Deep Time experiment: Participants emerge after 40 days in a cave
Fifteen people this week emerged from living in total isolation in a cave in France for 40 days as part of an experiment in "Deep Time."
Why it matters: Without smartphones and clocks the participants were forced to simply be with themselves. In doing so, they provided an object lesson for how artificially regulated our modern lives have become.
How it works: The Deep Time research project, led by France's Human Adaptation Institute, took seven women and eight men — all volunteers — and sent them to live in the Lombrives cave for nearly six weeks.
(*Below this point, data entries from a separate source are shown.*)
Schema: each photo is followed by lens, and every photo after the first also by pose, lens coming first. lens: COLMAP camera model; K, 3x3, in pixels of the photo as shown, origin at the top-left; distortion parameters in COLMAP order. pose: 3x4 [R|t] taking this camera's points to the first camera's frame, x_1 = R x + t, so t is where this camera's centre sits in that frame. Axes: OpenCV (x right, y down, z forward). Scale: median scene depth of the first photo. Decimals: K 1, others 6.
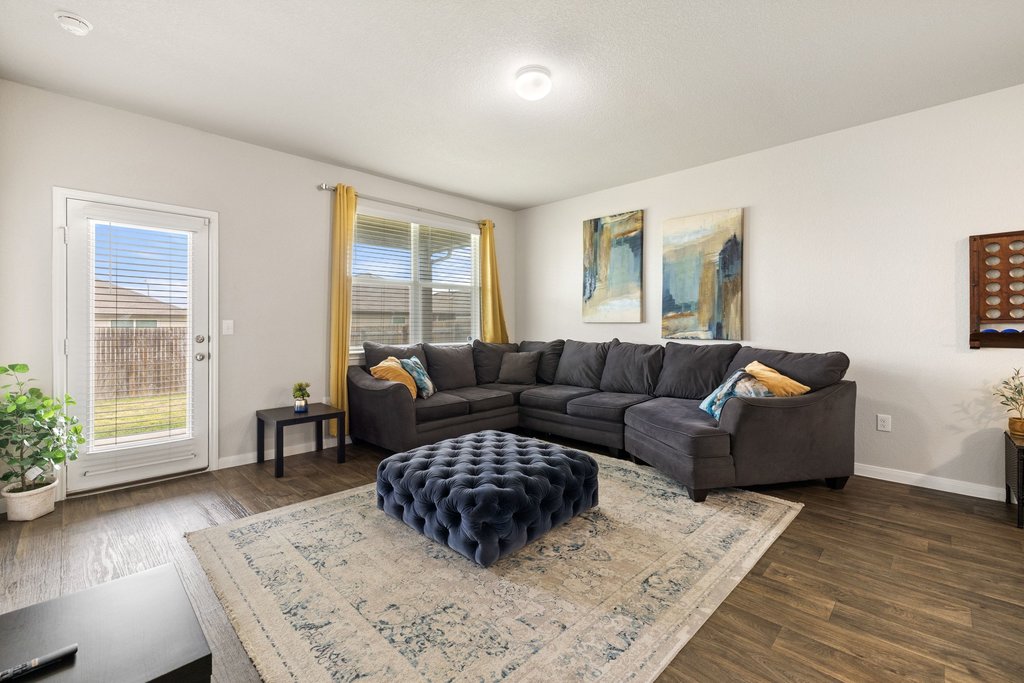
lens RADIAL K [[438.5, 0, 512.5], [0, 438.5, 325.9], [0, 0, 1]] dist [0.000169, 0.000144]
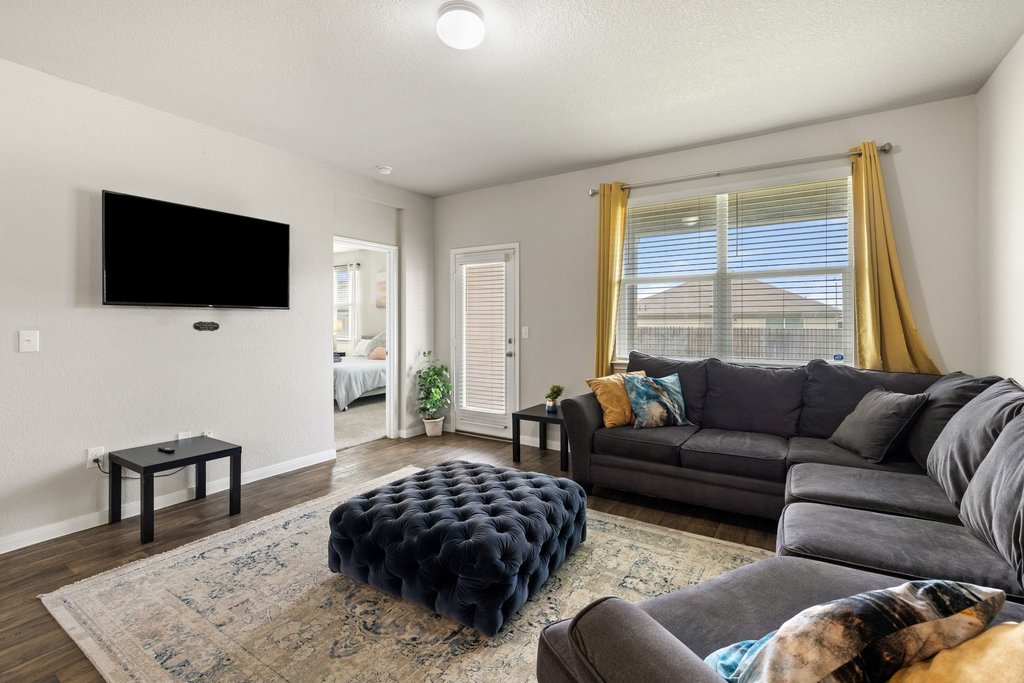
lens RADIAL K [[466.8, 0, 509.8], [0, 466.8, 325.5], [0, 0, 1]] dist [-0.002756, -0.000187]
pose [[0.202431, 0.007879, -0.979265, 0.708059], [-0.003011, 0.999968, 0.007423, -0.028845], [0.979292, 0.001446, 0.202448, 0.755801]]
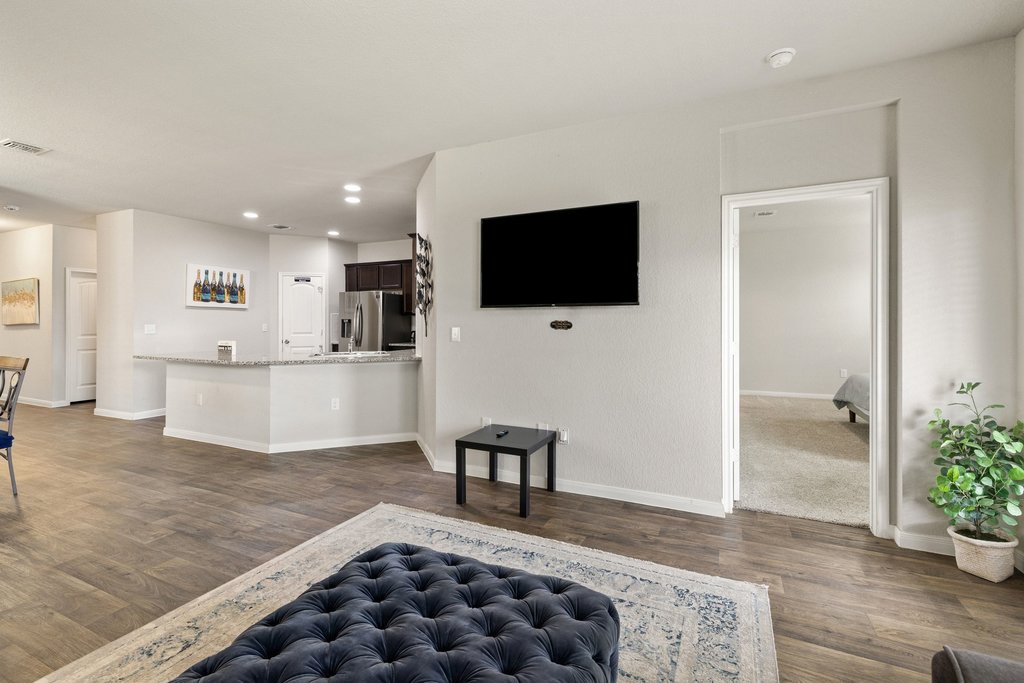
lens RADIAL K [[456.8, 0, 512.8], [0, 456.8, 322.5], [0, 0, 1]] dist [0.005380, 0.000069]
pose [[-0.942791, 0.004959, -0.333348, 0.000917], [0.003145, 0.999977, 0.005980, -0.029859], [0.333370, 0.004590, -0.942785, 1.246715]]
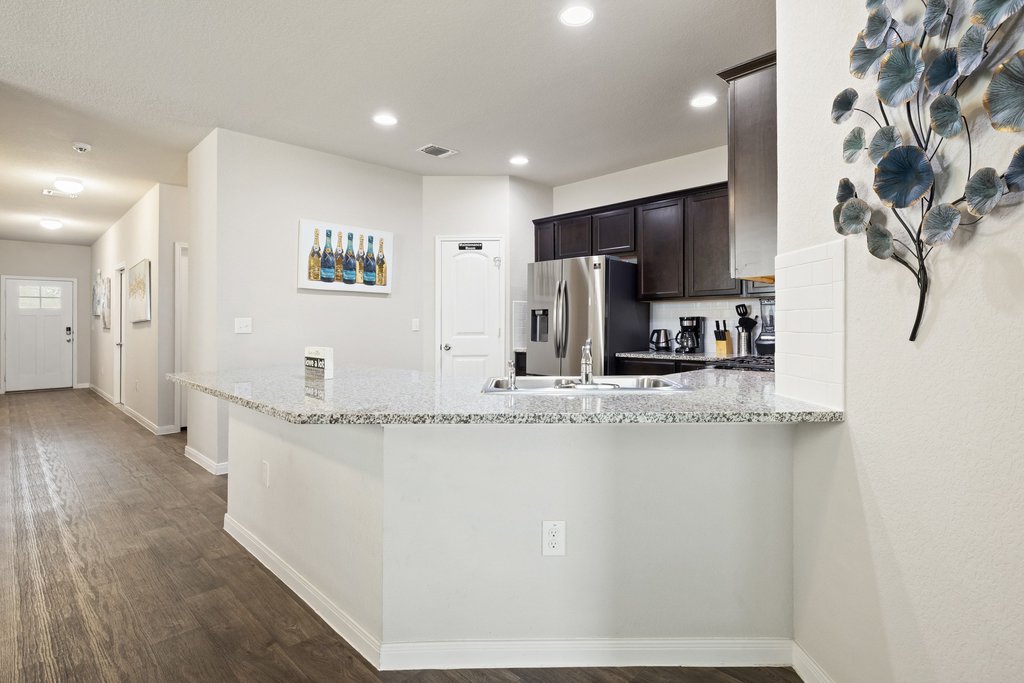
lens RADIAL K [[514.0, 0, 514.9], [0, 514.0, 319.3], [0, 0, 1]] dist [-0.000365, 0.000036]
pose [[-0.999906, 0.009031, 0.010317, 0.080912], [0.008954, 0.999932, -0.007495, 0.003822], [-0.010384, -0.007402, -0.999919, 0.281509]]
- Aside from cameras and tools to measure their sleep and movement patterns, the participants had no access to technology, spending all of their time in an environment with no natural light and temperatures of around 50 F and 100% humidity.
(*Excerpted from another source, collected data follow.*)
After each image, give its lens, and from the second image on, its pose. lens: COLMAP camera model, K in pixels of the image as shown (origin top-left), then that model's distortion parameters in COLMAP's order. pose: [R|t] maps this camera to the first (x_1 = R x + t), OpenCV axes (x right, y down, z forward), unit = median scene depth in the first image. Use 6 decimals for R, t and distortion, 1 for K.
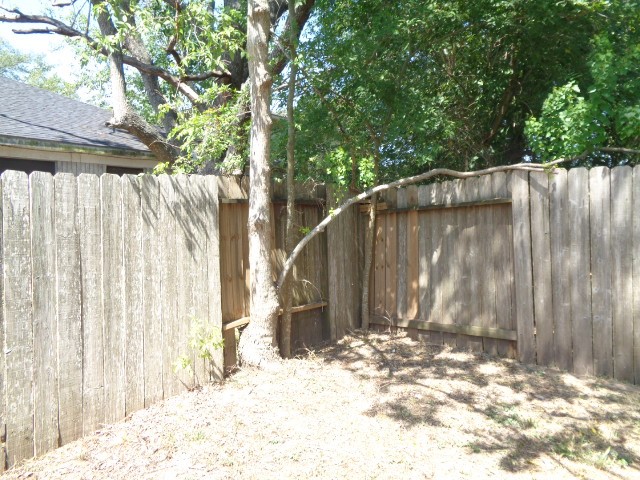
lens RADIAL K [[485.4, 0, 320.0], [0, 485.4, 240.0], [0, 0, 1]] dist [0.007832, 0.005690]
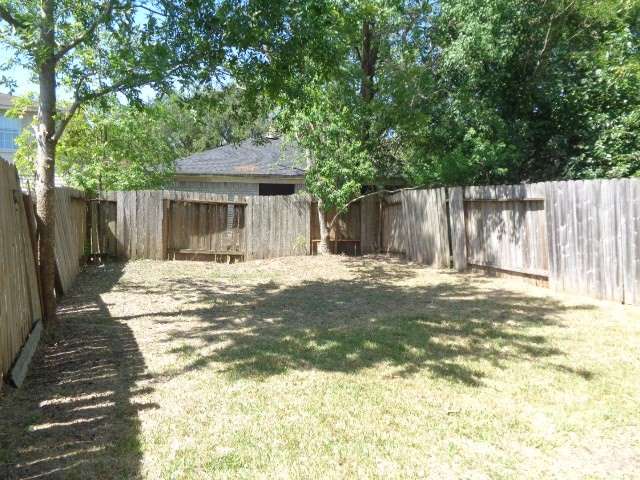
lens RADIAL K [[485.4, 0, 320.0], [0, 485.4, 240.0], [0, 0, 1]] dist [0.007832, 0.005690]
pose [[0.839391, 0.033131, -0.542517, 1.621911], [-0.031232, 0.999431, 0.012713, 0.136171], [0.542630, 0.006273, 0.839948, -1.707097]]
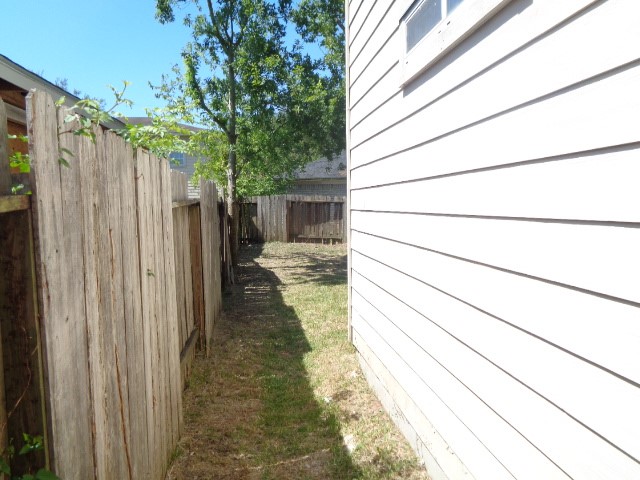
lens RADIAL K [[485.4, 0, 320.0], [0, 485.4, 240.0], [0, 0, 1]] dist [0.007832, 0.005690]
pose [[0.685358, 0.035577, -0.727337, 2.538241], [-0.015081, 0.999285, 0.034668, 0.149772], [0.728050, -0.012791, 0.685404, -2.469693]]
- When they finally emerged from the cave — wearing special sunglasses to protect their unaccustomed eyes from the sun — they had no idea how much time had passed, with one participant estimating as few as 23 days.
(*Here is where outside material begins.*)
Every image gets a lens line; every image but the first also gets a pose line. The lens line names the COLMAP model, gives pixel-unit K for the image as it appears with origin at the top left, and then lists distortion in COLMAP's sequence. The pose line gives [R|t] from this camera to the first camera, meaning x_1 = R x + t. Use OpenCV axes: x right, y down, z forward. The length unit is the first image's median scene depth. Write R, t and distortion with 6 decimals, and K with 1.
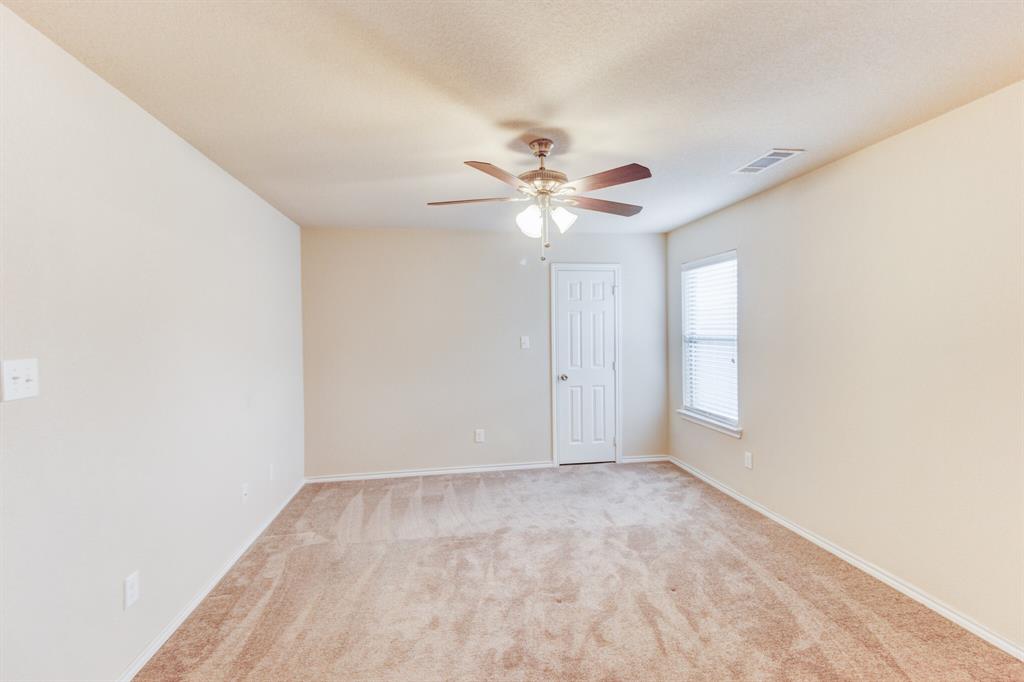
lens RADIAL K [[466.1, 0, 513.6], [0, 466.1, 338.7], [0, 0, 1]] dist [0.020595, 0.001840]
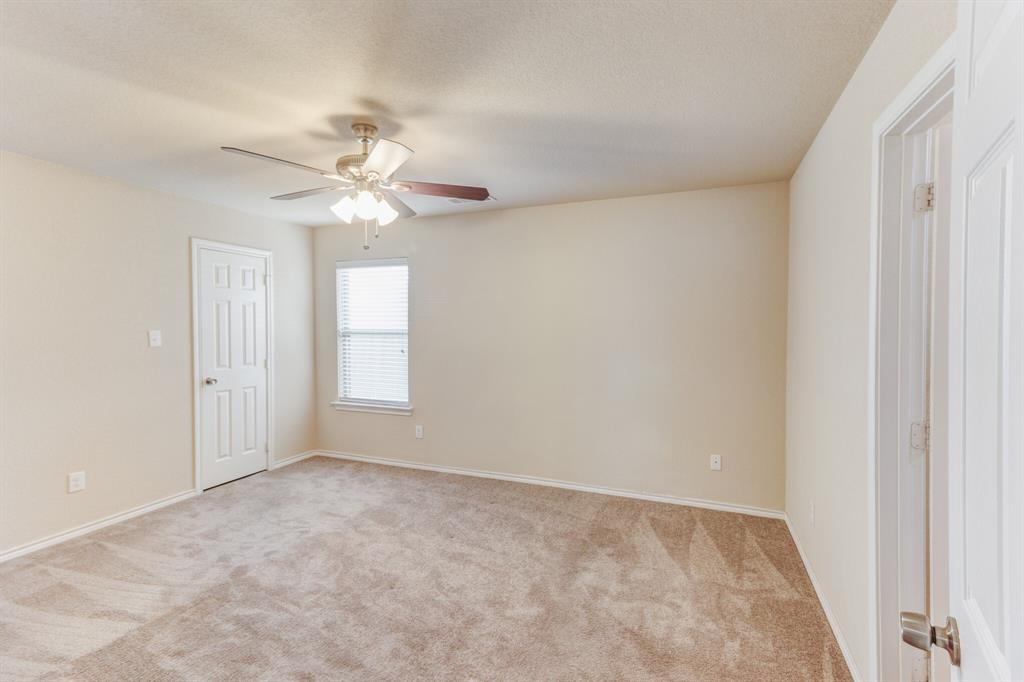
lens RADIAL K [[466.1, 0, 515.4], [0, 466.1, 338.5], [0, 0, 1]] dist [0.020595, 0.001840]
pose [[0.517469, -0.012001, 0.855618, -0.413700], [0.007921, 0.999926, 0.009234, 0.006458], [-0.855665, 0.001999, 0.517526, 0.157806]]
Details: That's because without clocks or sunlight, they measured the passing of time mostly in sleep cycles, which varied from person to person.
What they're saying: "Time went by so fast and I still had, like, so [many] things I wanted to do in the cave," Marina Lançon, a Montreal expedition guide, told the CBC.
The bottom line: Two-thirds of the participants said they wanted to stay underground and in isolation a little longer — which, given the current state of the world, perhaps isn't that surprising.